Directive: Set down the data again exactly. Pictures are not part of the copy.

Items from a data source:
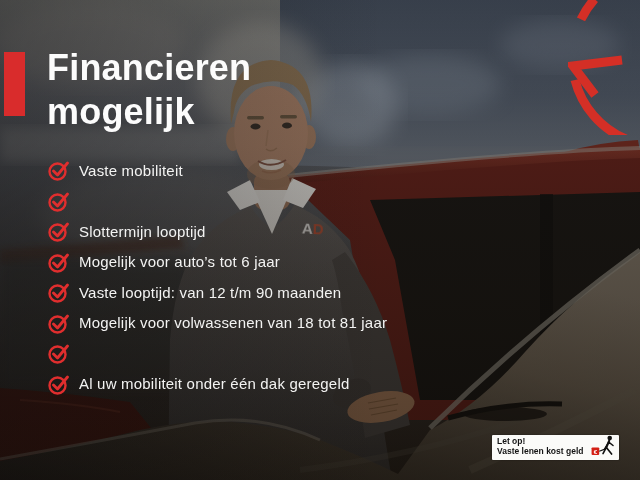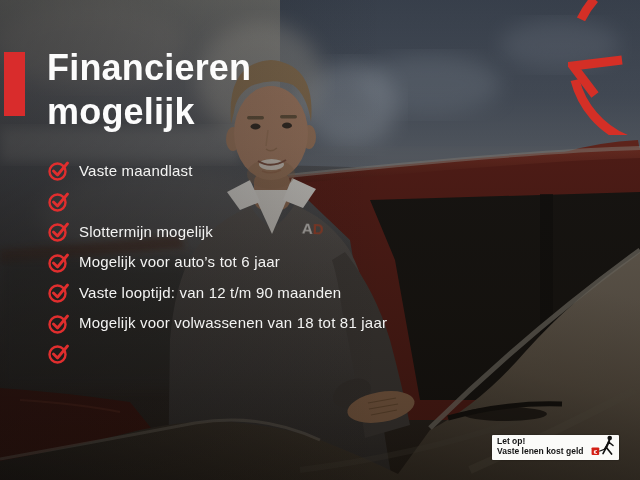--- a/index.html
+++ b/index.html
@@ -175,7 +175,7 @@
             <circle cx="9.5" cy="12.5" r="8" fill="none" stroke="#e02e2e" stroke-width="2.4"></circle>
             <path d="M5.5 12 L9.5 16 L19.5 4" fill="none" stroke="#e02e2e" stroke-width="2.8" stroke-linecap="round" stroke-linejoin="round"></path>
           </svg>
-        <span class="check-label">Vaste maandlast</span>
+        <span class="check-label">Vaste mobiliteit</span>
       </div>
       <div class="check-row">
         <svg class="check-icon" viewBox="0 0 21 22">

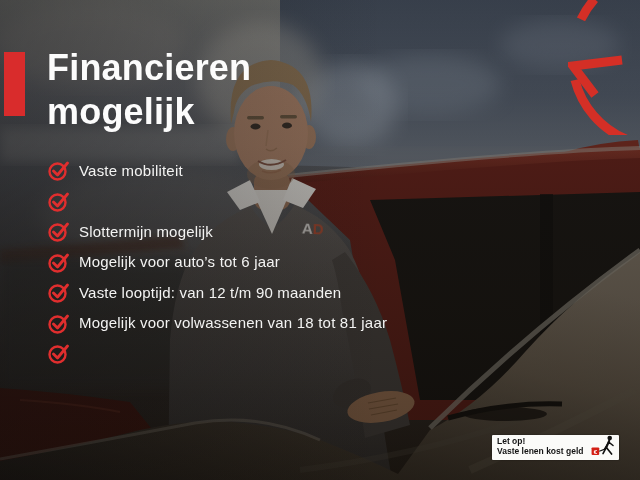--- a/index.html
+++ b/index.html
@@ -188,7 +188,7 @@
             <circle cx="9.5" cy="12.5" r="8" fill="none" stroke="#e02e2e" stroke-width="2.4"></circle>
             <path d="M5.5 12 L9.5 16 L19.5 4" fill="none" stroke="#e02e2e" stroke-width="2.8" stroke-linecap="round" stroke-linejoin="round"></path>
           </svg>
-        <span class="check-label">Slottermijn mogelijk</span>
+        <span class="check-label">Slottermijn looptijd</span>
       </div>
       <div class="check-row">
         <svg class="check-icon" viewBox="0 0 21 22">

The answer:
--- a/index.html
+++ b/index.html
@@ -175,7 +175,7 @@
             <circle cx="9.5" cy="12.5" r="8" fill="none" stroke="#e02e2e" stroke-width="2.4"></circle>
             <path d="M5.5 12 L9.5 16 L19.5 4" fill="none" stroke="#e02e2e" stroke-width="2.8" stroke-linecap="round" stroke-linejoin="round"></path>
           </svg>
-        <span class="check-label">Vaste maandlast</span>
+        <span class="check-label">Vaste mobiliteit</span>
       </div>
       <div class="check-row">
         <svg class="check-icon" viewBox="0 0 21 22">

--- a/index.html
+++ b/index.html
@@ -188,7 +188,7 @@
             <circle cx="9.5" cy="12.5" r="8" fill="none" stroke="#e02e2e" stroke-width="2.4"></circle>
             <path d="M5.5 12 L9.5 16 L19.5 4" fill="none" stroke="#e02e2e" stroke-width="2.8" stroke-linecap="round" stroke-linejoin="round"></path>
           </svg>
-        <span class="check-label">Slottermijn mogelijk</span>
+        <span class="check-label">Slottermijn looptijd</span>
       </div>
       <div class="check-row">
         <svg class="check-icon" viewBox="0 0 21 22">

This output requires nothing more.